GIVEN PASSAGE:
────────────────────────────────────────

WHO’S WHO

Successfully Yours: Dr. Prasan Stianrapapongs

by Dr. Iain Corness

One of the physicians at the Bangkok Pattaya Hospital, working in the Health Promotion Department, is Dr. Prasan Stianrapapongs. He is a long time resident of Pattaya, and is a doctor who has been very fortunate and found his niche amongst the vast options that a medical degree can give. He has been interested in promoting better health for many years, and he is also a doctor who practises what he preaches.

He was born in Chachoengsao, the youngest of five children. His father was a Chinese immigrant who worked hard as a rice merchant to build up a successful business to support his family while his mother stayed at home to raise the children.

The young Dr. Prasan was a good student, “I was mostly in the top three at school,” so it was obvious that this was a young lad who had an academic future. He finished his last two years of schooling in Bangkok, in preparation for study at Chulalongkorn University. He was 18 years of age and like most young boys of that age, he was undecided about his career path. “I felt I should be in some sort of science. I could have been an engineer or a scientist.” However, it was his father who steered him towards medicine. “The youngest brother of my grandfather was a doctor when we (the family) moved to Thailand from China. My father would have liked to have been a doctor but he had no chance. I was the first in the family here to have that chance.” Being a dutiful son of Chinese stock, he paid attention to his father’s dictates.

The die was cast, and he went to what is now Mahidol University for two years and then followed four years of clinical studies at Chulalongkorn University. Following his successful completion of his medical degree he was elected to be a medical resident at the Chulalongkorn University hospital, this being an honour only given to the top students, and he joined the top medical brains of the year at Chulalongkorn.

Following on from his internship he worked for two years in a government hospital, but, since he did not want a life in the government medical service, then left to set up his own private practice. He did not choose Chachoengsao, but instead came to Pattaya, “a city that was growing all the time.” Like all young doctors in their own practices he treated everyone who walked through the door, but slowly he began to see where his direction in medicine was heading. “I was getting tired of treating the end results of people who ignored their own health.”

He was also very interested in computers and even started his own computer business which he also ran while encapsulating his own ideas in preventive health maintenance. At the time, this was a fairly ‘new’ concept, as medical doctors generally spent all their time treating the sick, as opposed to attempting to advise people so that they could stay well. He began to practice preventive health measures himself, looking at nutrition and exercise. This involved him in researching the reasons for “health” as opposed to looking at factors causing “disease”.

────────────────────────────────────────

THE DATA:
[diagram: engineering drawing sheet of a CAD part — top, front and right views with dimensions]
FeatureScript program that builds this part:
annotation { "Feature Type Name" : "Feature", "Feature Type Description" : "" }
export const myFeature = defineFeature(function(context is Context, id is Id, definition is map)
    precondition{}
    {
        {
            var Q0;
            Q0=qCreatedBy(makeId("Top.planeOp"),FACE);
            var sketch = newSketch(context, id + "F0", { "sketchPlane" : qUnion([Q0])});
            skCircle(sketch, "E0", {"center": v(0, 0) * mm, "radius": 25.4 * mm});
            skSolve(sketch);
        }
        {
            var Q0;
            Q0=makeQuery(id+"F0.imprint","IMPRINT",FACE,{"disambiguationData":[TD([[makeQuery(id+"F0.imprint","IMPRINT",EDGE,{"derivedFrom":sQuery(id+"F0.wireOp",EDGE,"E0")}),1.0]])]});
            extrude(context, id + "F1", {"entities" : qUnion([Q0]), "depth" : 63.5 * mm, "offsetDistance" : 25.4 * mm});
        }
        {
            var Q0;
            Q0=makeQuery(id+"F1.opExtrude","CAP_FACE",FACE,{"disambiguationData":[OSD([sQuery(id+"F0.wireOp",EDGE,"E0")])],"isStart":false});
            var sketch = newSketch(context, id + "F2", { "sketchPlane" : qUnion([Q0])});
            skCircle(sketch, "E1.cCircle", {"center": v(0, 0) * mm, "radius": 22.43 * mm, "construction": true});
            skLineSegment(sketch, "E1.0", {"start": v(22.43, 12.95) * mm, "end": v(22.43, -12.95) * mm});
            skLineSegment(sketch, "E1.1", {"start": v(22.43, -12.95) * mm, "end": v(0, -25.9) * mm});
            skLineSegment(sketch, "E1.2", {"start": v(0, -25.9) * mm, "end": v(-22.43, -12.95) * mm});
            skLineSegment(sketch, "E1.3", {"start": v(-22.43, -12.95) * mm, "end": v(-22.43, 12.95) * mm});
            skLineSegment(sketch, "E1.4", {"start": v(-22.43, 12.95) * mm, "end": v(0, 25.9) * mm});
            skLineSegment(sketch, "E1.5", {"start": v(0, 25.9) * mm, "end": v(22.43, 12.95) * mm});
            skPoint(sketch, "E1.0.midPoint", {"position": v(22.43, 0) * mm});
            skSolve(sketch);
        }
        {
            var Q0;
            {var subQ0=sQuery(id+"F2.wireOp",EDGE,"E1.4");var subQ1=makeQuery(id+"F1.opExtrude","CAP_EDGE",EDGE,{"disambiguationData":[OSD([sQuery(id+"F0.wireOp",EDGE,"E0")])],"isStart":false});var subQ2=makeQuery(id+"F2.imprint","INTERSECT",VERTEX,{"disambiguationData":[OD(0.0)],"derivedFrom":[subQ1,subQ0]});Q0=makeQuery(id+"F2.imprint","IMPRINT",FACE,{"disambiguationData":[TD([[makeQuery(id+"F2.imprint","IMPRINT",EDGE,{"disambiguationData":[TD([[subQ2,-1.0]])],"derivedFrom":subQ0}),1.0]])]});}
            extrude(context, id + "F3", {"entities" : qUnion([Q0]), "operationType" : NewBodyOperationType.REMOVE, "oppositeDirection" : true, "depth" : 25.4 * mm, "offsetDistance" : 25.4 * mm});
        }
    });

────────────────────────────────────────

CHECK YOUR UNDERSTANDING:
1. In the profile of Dr. Prasan Stianrapapongs, what did his father do for a living?
2. Carry on the profile of Dr. Prasan Stianrapapongs, starting right after its last sentence.

RESPONSES BY TASK:
1. His father worked as a rice merchant.

2.
You only have to look at Dr. Prasan today and you can see that he is a very fit mid-fifties. Every day he has his own exercise programme that he follows and counsels that it is the regularity of the exercise that is most important, not how much you do at any one time.

His study in preventive health covered not only what is being done today, but also took him back to his Chinese roots and he found that the Chinese had written about preventive medicine thousands of years ago, particularly in relation to sexual health. Further studies led him to the concept of intercourse being an aerobic form of exercise, but ejaculation (in the male) was an event that took energy away. In the over 60’s group, this meant that while following the paths of pleasure, they were making it such that they had less energy to follow this path the next day! The old writings showed there was a way around this problem, and Dr. Prasan uses this method to educate and return vitality to his older patients.

Now very comfortable in the promotion of good health, he applies the principles of nutrition and exercise to his patients as the first line of attack. It is only when these regimes cannot (or will not) be carried out by the patients that he will resort to pharmaceutical standby’s, skilfully melding the old oriental medicine concepts with the newer western medicine methodology.

He is married, not to a nurse as are so many of his colleagues, but to a woman who was an education graduate. She also embraces the healthy lifestyle concept put forward by her husband Dr. Prasan, “She likes exercise even more than me,” he said. They have two daughters, one with a Masters Degree in Arts, while the younger is an interior designer. I asked him if he were disappointed that neither of his children followed him into medicine. “Absolutely not,” was his reply. “I am happy to see my children follow their own natural abilities,” citing the fact that his interior designer daughter was drawing pictures before she could write.

His hobbies include exercise (surprise) and he used to play tennis. He enjoys a game of bridge, likes photography and is still interested in computers, even though he no longer runs the computer business.

I asked Dr. Prasan whether he had any ambitions unfulfilled and he thought about it for a while, and replied, “Doing this new job (at the Bangkok Pattaya Hospital) is what I want. I don’t like treating the end results. I like to help people to take care of themselves. I really enjoy this (preventive health) work.”

Dr. Prasan is very obviously in harmony with himself and his surroundings - and it shows.